Ispica, 28 gennaio 2026 – È stata presentata ieri al Ministero delle Infrastrutture e dei Trasporti la modifica dell’Istanza per il rilascio della concessione demaniale marittima presentata il 22 luglio 2022 relativa ad un impianto eolico offshore di tipo flottante denominato “BluWind Pozzallo” da localizzarsi a largo della costa Meridionale della Sicilia nel Canale di Malta. La società Wind Energy Pozzallo (in collaborazione con Edison), promotrice dell’istanza, ha richiesto alcune modifiche che riguardano esclusivamente il punto di approdo e il tracciato del cavidotto marino di connessione. Dal progetto originario si è passati ad uno spostamento verso est e più precisamente a diverse miglia dalla costa ispicese, a oltre 25 miglia.
L’impianto contribuirà significativamente ai target nazionali di crescita di nuova capacità rinnovabile installata e alla decarbonizzazione della produzione elettrica (si stima che consentirà di evitare l’emissione di oltre 780.000 ton/anno di CO2). La sua realizzazione, inoltre, potrà generare un significativo indotto in fase di costruzione (prevista in 3 anni) sia nella fase operativa e di manutenzione pari ad almeno un trentennio.

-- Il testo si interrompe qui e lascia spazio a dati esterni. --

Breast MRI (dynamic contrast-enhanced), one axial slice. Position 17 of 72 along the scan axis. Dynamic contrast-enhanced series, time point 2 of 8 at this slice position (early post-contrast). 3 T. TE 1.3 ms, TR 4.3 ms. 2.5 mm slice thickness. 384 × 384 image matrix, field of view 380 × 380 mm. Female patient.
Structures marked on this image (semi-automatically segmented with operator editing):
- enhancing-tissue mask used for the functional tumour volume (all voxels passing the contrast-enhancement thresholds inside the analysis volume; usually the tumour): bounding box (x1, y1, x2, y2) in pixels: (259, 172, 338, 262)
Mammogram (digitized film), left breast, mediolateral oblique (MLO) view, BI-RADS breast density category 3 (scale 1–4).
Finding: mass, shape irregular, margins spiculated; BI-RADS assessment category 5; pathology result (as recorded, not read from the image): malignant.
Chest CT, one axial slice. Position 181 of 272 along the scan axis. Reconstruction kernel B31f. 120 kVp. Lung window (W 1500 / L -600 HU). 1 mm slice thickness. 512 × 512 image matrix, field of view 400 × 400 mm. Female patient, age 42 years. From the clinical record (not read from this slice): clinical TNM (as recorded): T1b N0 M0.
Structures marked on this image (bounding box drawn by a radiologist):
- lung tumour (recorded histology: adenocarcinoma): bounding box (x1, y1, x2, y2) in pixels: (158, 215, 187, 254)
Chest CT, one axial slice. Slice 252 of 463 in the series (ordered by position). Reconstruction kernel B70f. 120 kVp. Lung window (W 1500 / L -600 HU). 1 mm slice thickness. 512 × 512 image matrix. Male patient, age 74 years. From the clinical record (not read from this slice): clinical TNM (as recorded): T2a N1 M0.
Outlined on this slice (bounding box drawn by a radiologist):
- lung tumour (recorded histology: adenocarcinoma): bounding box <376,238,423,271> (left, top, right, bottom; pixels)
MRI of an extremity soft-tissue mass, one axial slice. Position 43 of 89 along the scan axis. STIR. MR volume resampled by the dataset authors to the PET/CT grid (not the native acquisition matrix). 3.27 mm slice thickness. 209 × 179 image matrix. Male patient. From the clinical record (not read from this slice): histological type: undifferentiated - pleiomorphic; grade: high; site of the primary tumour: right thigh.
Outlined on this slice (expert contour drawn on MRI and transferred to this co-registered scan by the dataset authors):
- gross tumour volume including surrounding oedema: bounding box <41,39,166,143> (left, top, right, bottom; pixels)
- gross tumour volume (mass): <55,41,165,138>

il progetto prevede l’installazione offshore di 65 aerogeneratori di potenza nominale di 15 megawatt cadauno per una potenza nominale complessiva totale installata pari a 975 MW, a distanze comprese tra i 25 km (distanza minima dalla costa) e 38 km e profondità indicativamente comprese tra i 100 e 150 m circa e relativo percorso di cavidotti sottomarini per il collegamento del parco eolico offshore al punto di approdo a terra.
La concessione demaniale marittima richiesta ha una durata di 40 anni. Il progetto denominato “BluWind Pozzallo” rappresenta uno degli investimenti più significativi nel settore delle energie rinnovabili previsti in Sicilia orientale.
Ingenti, anche, le ricadute occupazionali, con un progetto che partirà, con molta probabilità, nel biennio compreso fra il 2027 e il 2028.